Because of our experience with real-time stereoscopic 3D video combined with smartglasses (solution for DEME), we knew such a solution could suit IKEA as well. By attaching a 3D camera to the fork of the reach truck, and streaming a 3D video to the smartglasses, we would be able to bring the eyes of the reach truck driver at the same height of the fork – no matter the altitude.

The HoloLens is the best fit for this solution, as it allows for pin sharp stereoscopic projection of the 3D camera image. This is very important as the operator requires an accurate sense of depth in order to control the reach truck. Besides that, it is essential for the reach truck driver to still see his real environment as he’s driving around the warehouse or simply moving forward or backward just a little bit. As the HoloLens is an augmented reality device that adds virtual information on top of the real world, the device can be safely used in a warehouse environment.

To stream the video from the 3D camera to the HoloLens, we needed two things: (1) a steady network connection and (2) a micro-computer broadcasting the video. This is not only necessary to stream the video to the HoloLens, but also to achieve low latency. This is the time between the camera that records the 2 videos (left eye and right eye), and the moment it is visualized in full HD in the HoloLens.

The idea is simple, but the implementation requires some further explanation. We installed the Jetson micro-computer into the mast of the reach truck. The Jetson is a full Linux computer and is responsible for streaming the video from the 3D camera to the HoloLens. To stream the video from the Jetson to the HoloLens, we plugged in two Wi-Fi antennas via USB and set those up to act as Wi-Fi hotspots. The HoloLens is connected to that Wi-Fi network, allowing it to communicate with the Jetson and thus receiving a video stream. The benefit of this Wi-Fi network is that it moves along with the reach truck, wherever it goes.

On the other hand, the Jetson is also connected to the Wi-Fi network of the warehouse, and in consequence also to the internet. Because of our set-up described above, this internet connection can in return be passed through to the HoloLens. Even though the HoloLens application works without internet connectivity, we added this functionality for sending important data to the cloud. For instance, employees logging into their Microsoft account. In the future, the Jetson can also be used for computer vision interpretation of the video stream.
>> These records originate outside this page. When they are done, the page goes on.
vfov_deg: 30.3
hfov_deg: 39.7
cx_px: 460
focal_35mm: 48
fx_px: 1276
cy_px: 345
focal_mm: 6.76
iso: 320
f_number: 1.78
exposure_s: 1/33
Thanks to this approach, we were able to get a latency between 100 and 130 milliseconds – which is extremely fast! To give you an idea:

Perception of real-time: 400 milliseconds
Ultra-low latency: 200 milliseconds
IKEA solution latency: 100 – 130 milliseconds

In phase 2 of this project, we will exploit the stereoscopic vision of the 3D camera and the HoloLens. By means of AI and Computer Vision, we will support the reach truck drivers with – well… let’s call it “parking sensors”. When picking furniture or pallets out of the rack, we will provide the reach truck drivers with extra visual assistance such as a green overlay when the alignment is correct, and real-time distance measuring from the fork to the rack.

Our approach

Partnerships were made

An inspiration workshop with both C-level management and reach truck drivers was the start of this project. From day one, the needs and vision of IKEA’s reach truck drivers was of high importance. After all, they are the ones using the application in the end.
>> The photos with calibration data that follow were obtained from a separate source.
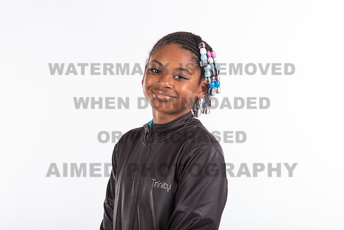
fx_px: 1105
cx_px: 168
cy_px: 107
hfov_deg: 17.7
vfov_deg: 11.9
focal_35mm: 116
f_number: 11
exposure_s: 1/200
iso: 500
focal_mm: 102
Throughout the process of analyzing and developing the solution, we could always rely on a task force created by IKEA. They gave us the input we needed to create the best possible solution for them, with a strong focus on human centric design.
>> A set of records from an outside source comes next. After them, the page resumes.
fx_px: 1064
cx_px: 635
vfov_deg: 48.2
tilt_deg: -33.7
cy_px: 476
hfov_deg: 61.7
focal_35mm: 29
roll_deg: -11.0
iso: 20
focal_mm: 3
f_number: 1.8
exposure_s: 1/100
This project wasn’t only a collaboration with IKEA, but it also became a partnership with Toyota. As part of the think phase, we contacted Toyota to define not only the software solution, but also the hardware solution. Parallel to our wireless solution, we also developed a wired solution. To make the solution as clean as possible, we decided to retrofit the reach truck (meaning make some small adjustments to the truck) in order to include the cables into the pulley system of the reach truck. To test the HoloLens app in a first phase, we will use our wireless solution.